If the prime minister really believes the country’s COVID vaccination program will garner marked gains between now and November as he asserted in his post-dissolution address, why undermine those objectives by thrusting the population together in an election cycle well before that goal is realized?

It is hardly sensible to make pledges regarding the acquisition of additional COVID bed space and hospital staff, if by virtue of the sustained contact of an election cycle, you create a scenario where even those gains can be quickly overrun given the highly contagious Delta variant thought to be in circulation.

What will do the most to relieve pressure on the healthcare system is to have the current surge controlled, because the COVID response requires a disproportionate level of hospital resources – thereby making it more difficult for those without COVID to get the care they need.

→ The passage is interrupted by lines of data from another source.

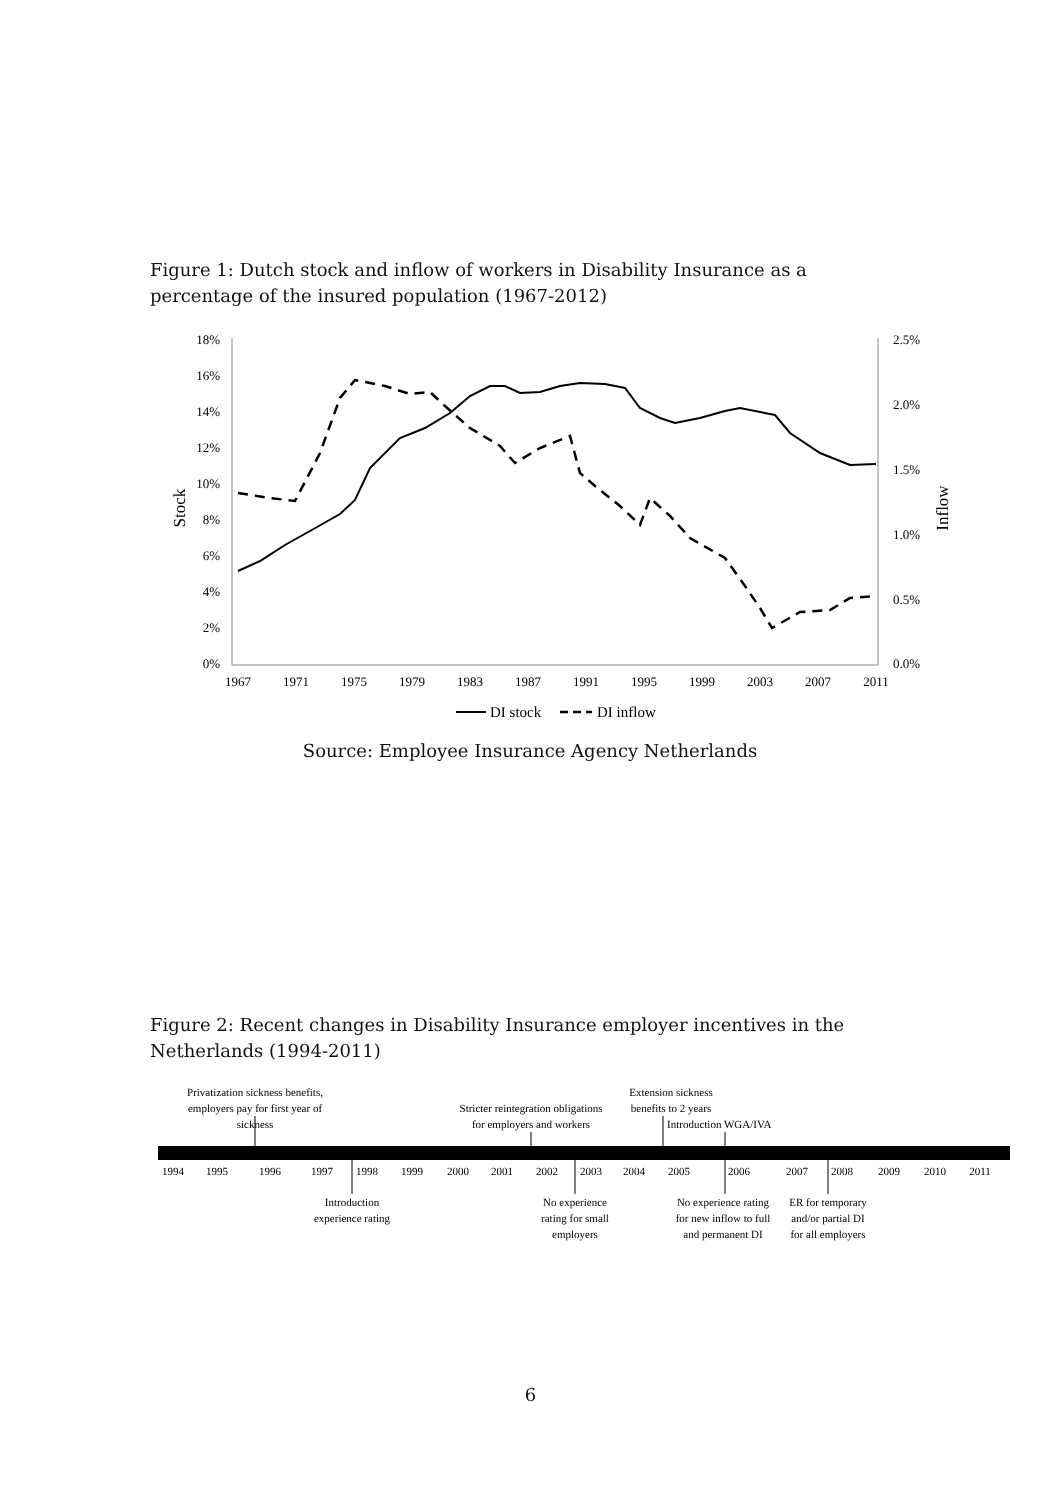Figure 1: Dutch stock and inflow of workers in Disability Insurance as a percentage of the insured population (1967-2012)
18%
16%
14%
12%
10%
8%
6%
4%
2%
0%
2.5%
2.0%
1.5%
1.0%
0.5%
0.0%
Stock
Inflow
1967
1971
1975
1979
1983
1987
1991
1995
1999
2003
2007
2011
DI stock
DI inflow
Source: Employee Insurance Agency Netherlands
Figure 2: Recent changes in Disability Insurance employer incentives in the Netherlands (1994-2011)
Privatization sickness benefits,
employers pay for first year of
sickness
Stricter reintegration obligations
for employers and workers
Extension sickness
benefits to 2 years
Introduction WGA/IVA
1994
1995
1996
1997
1998
1999
2000
2001
2002
2003
2004
2005
2006
2007
2008
2009
2010
2011
Introduction
experience rating
No experience
rating for small
employers
No experience rating
for new inflow to full
and permanent DI
ER for temporary
and/or partial DI
for all employers
6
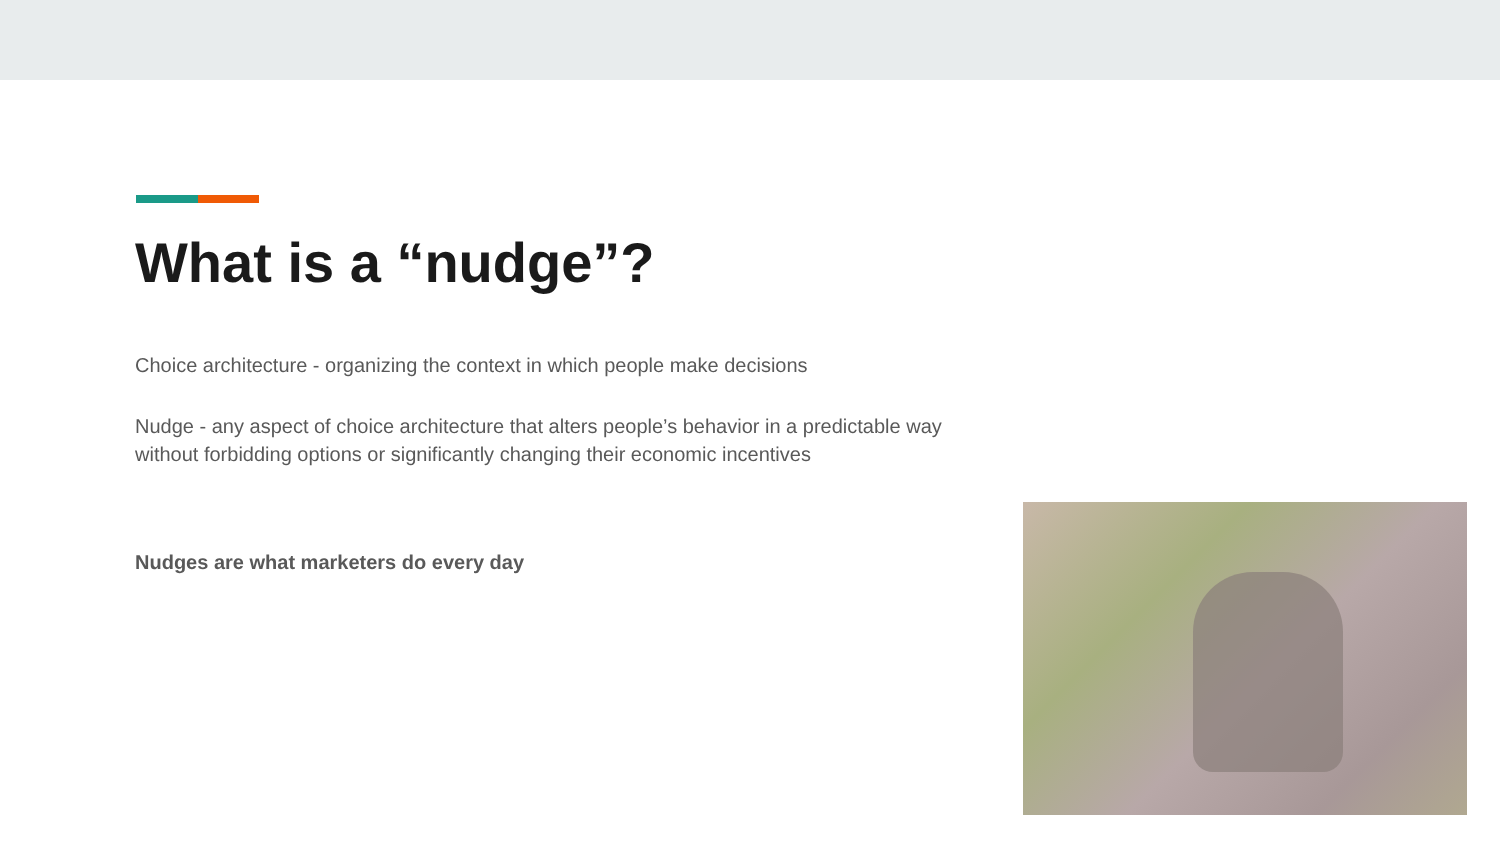What is a “nudge”?
Choice architecture - organizing the context in which people make decisions
Nudge - any aspect of choice architecture that alters people’s behavior in a predictable way without forbidding options or significantly changing their economic incentives
Nudges are what marketers do every day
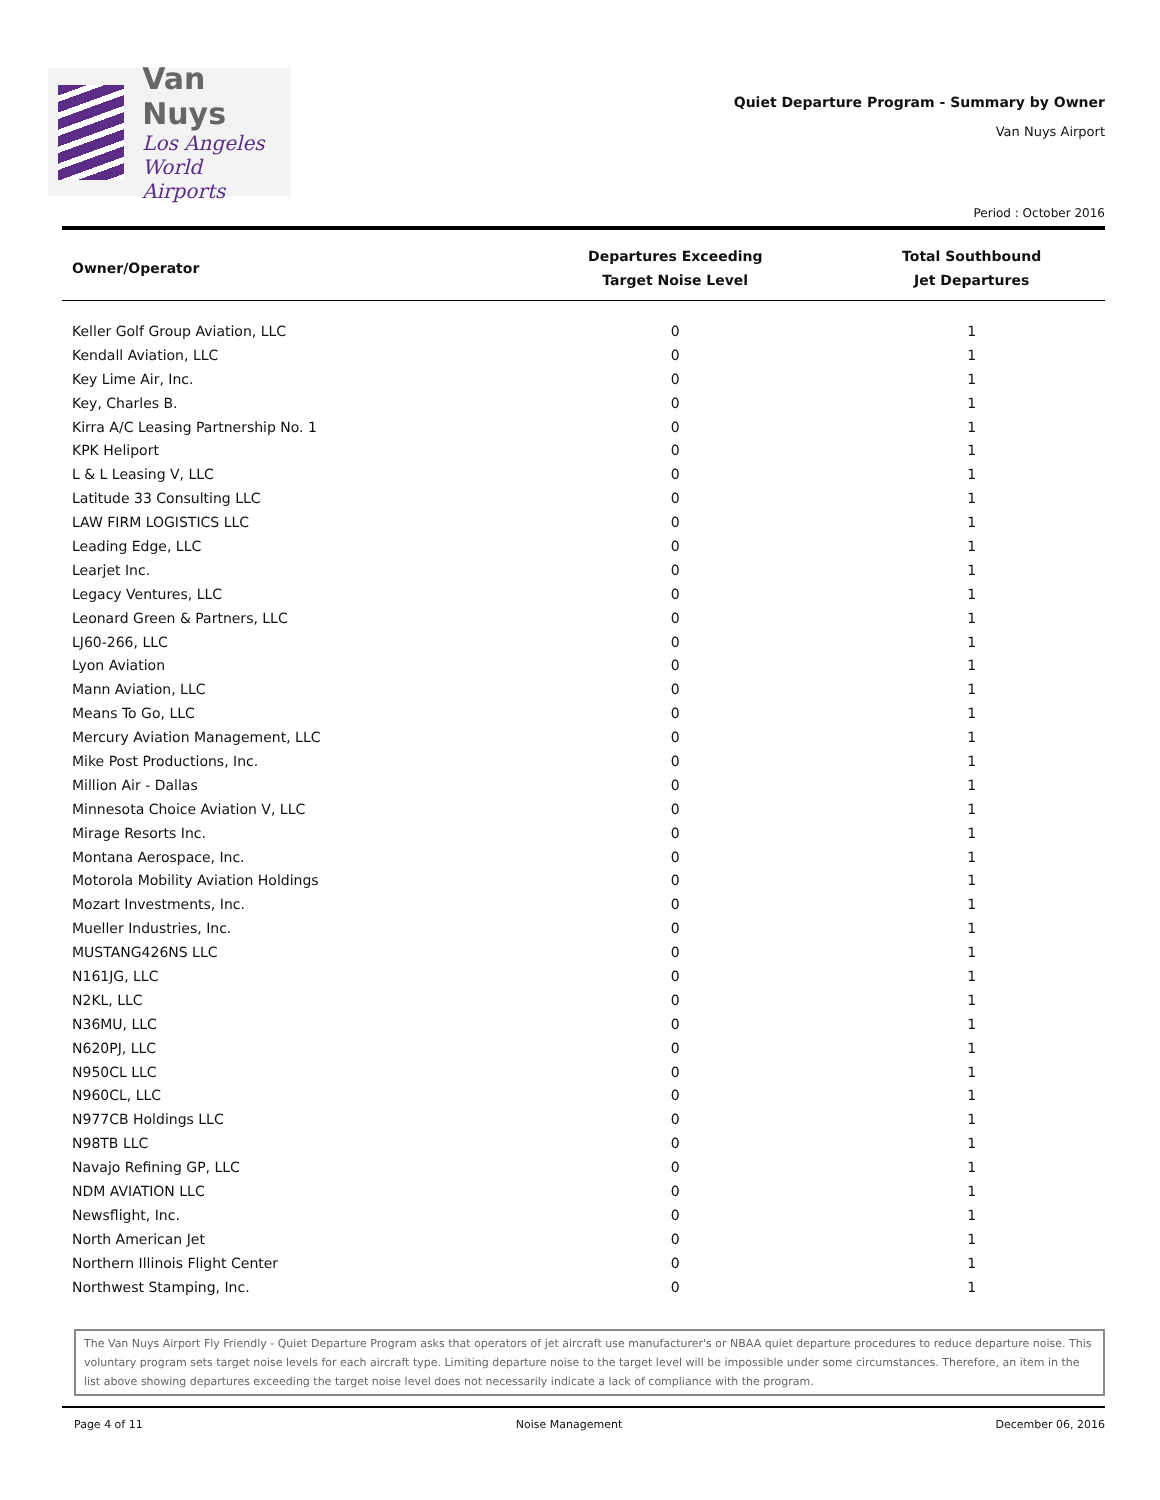Van Nuys
Los Angeles
World Airports
Quiet Departure Program - Summary by Owner
Van Nuys Airport
Period : October 2016
| Owner/Operator | Departures Exceeding Target Noise Level | Total Southbound Jet Departures |
| --- | --- | --- |
| Keller Golf Group Aviation, LLC | 0 | 1 |
| Kendall Aviation, LLC | 0 | 1 |
| Key Lime Air, Inc. | 0 | 1 |
| Key, Charles B. | 0 | 1 |
| Kirra A/C Leasing Partnership No. 1 | 0 | 1 |
| KPK Heliport | 0 | 1 |
| L & L Leasing V, LLC | 0 | 1 |
| Latitude 33 Consulting LLC | 0 | 1 |
| LAW FIRM LOGISTICS LLC | 0 | 1 |
| Leading Edge, LLC | 0 | 1 |
| Learjet Inc. | 0 | 1 |
| Legacy Ventures, LLC | 0 | 1 |
| Leonard Green & Partners, LLC | 0 | 1 |
| LJ60-266, LLC | 0 | 1 |
| Lyon Aviation | 0 | 1 |
| Mann Aviation, LLC | 0 | 1 |
| Means To Go, LLC | 0 | 1 |
| Mercury Aviation Management, LLC | 0 | 1 |
| Mike Post Productions, Inc. | 0 | 1 |
| Million Air - Dallas | 0 | 1 |
| Minnesota Choice Aviation V, LLC | 0 | 1 |
| Mirage Resorts Inc. | 0 | 1 |
| Montana Aerospace, Inc. | 0 | 1 |
| Motorola Mobility Aviation Holdings | 0 | 1 |
| Mozart Investments, Inc. | 0 | 1 |
| Mueller Industries, Inc. | 0 | 1 |
| MUSTANG426NS LLC | 0 | 1 |
| N161JG, LLC | 0 | 1 |
| N2KL, LLC | 0 | 1 |
| N36MU, LLC | 0 | 1 |
| N620PJ, LLC | 0 | 1 |
| N950CL LLC | 0 | 1 |
| N960CL, LLC | 0 | 1 |
| N977CB Holdings LLC | 0 | 1 |
| N98TB LLC | 0 | 1 |
| Navajo Refining GP, LLC | 0 | 1 |
| NDM AVIATION LLC | 0 | 1 |
| Newsflight, Inc. | 0 | 1 |
| North American Jet | 0 | 1 |
| Northern Illinois Flight Center | 0 | 1 |
| Northwest Stamping, Inc. | 0 | 1 |
The Van Nuys Airport Fly Friendly - Quiet Departure Program asks that operators of jet aircraft use manufacturer's or NBAA quiet departure procedures to reduce departure noise. This voluntary program sets target noise levels for each aircraft type. Limiting departure noise to the target level will be impossible under some circumstances. Therefore, an item in the list above showing departures exceeding the target noise level does not necessarily indicate a lack of compliance with the program.
Page 4 of 11 Noise Management December 06, 2016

Controlling the surge also lessens the risks from sustained exposure for healthcare workers, who are continuing to pay with their lives, the price of an uncontrolled surge.

The country has been under a state of suspended constitutional rights for close to a year and a half, and with much fanfare, the prime minister sought an earlier-than-scheduled return to the House of Assembly this month, to table for consultation what he called a “new legislative framework” for the pandemic – the Public Health Emergency Preparedness and Management Bill.

The country’s attorney general asserted that the bill was intended to enable government to better manage the pandemic, an attractive-sounding objective considering the country’s weariness with emergency one-man rule and the way it has been executed.

There were several signs that this bill would not become law this term, but nonetheless, Minnis made quite a deal of calling on all Bahamians to lend their voice in the consultative phase, to the way they want the pandemic to be managed once out of a state of emergency.

Less than two weeks later, he effectively killed this and all other government bills on the table of the House when he had Parliament prorogued, exposing the recent campaign of consultative governance in the pandemic as a mere charade.

Certainly, the prime minister knew when he wanted to call the election, and hence would have known that the bill he presented to Bahamians as a new way forward in the fight against COVID-19, would be only days away from being virtually dead on arrival.

This is why there is no future in gimmicks, because at the end of the day the curtain must fall, the masks must come off, and what is left are intangible memories of a present day performance that cannot address the challenges ahead.

Calling an election at this time was not about our future, but the future of him who made the call.

We can only hope that political parties, candidates, supporters, poll workers and voters work individually and collectively to minimize risks to our future posed by the potential for sustained or repeated COVID exposure during the election period.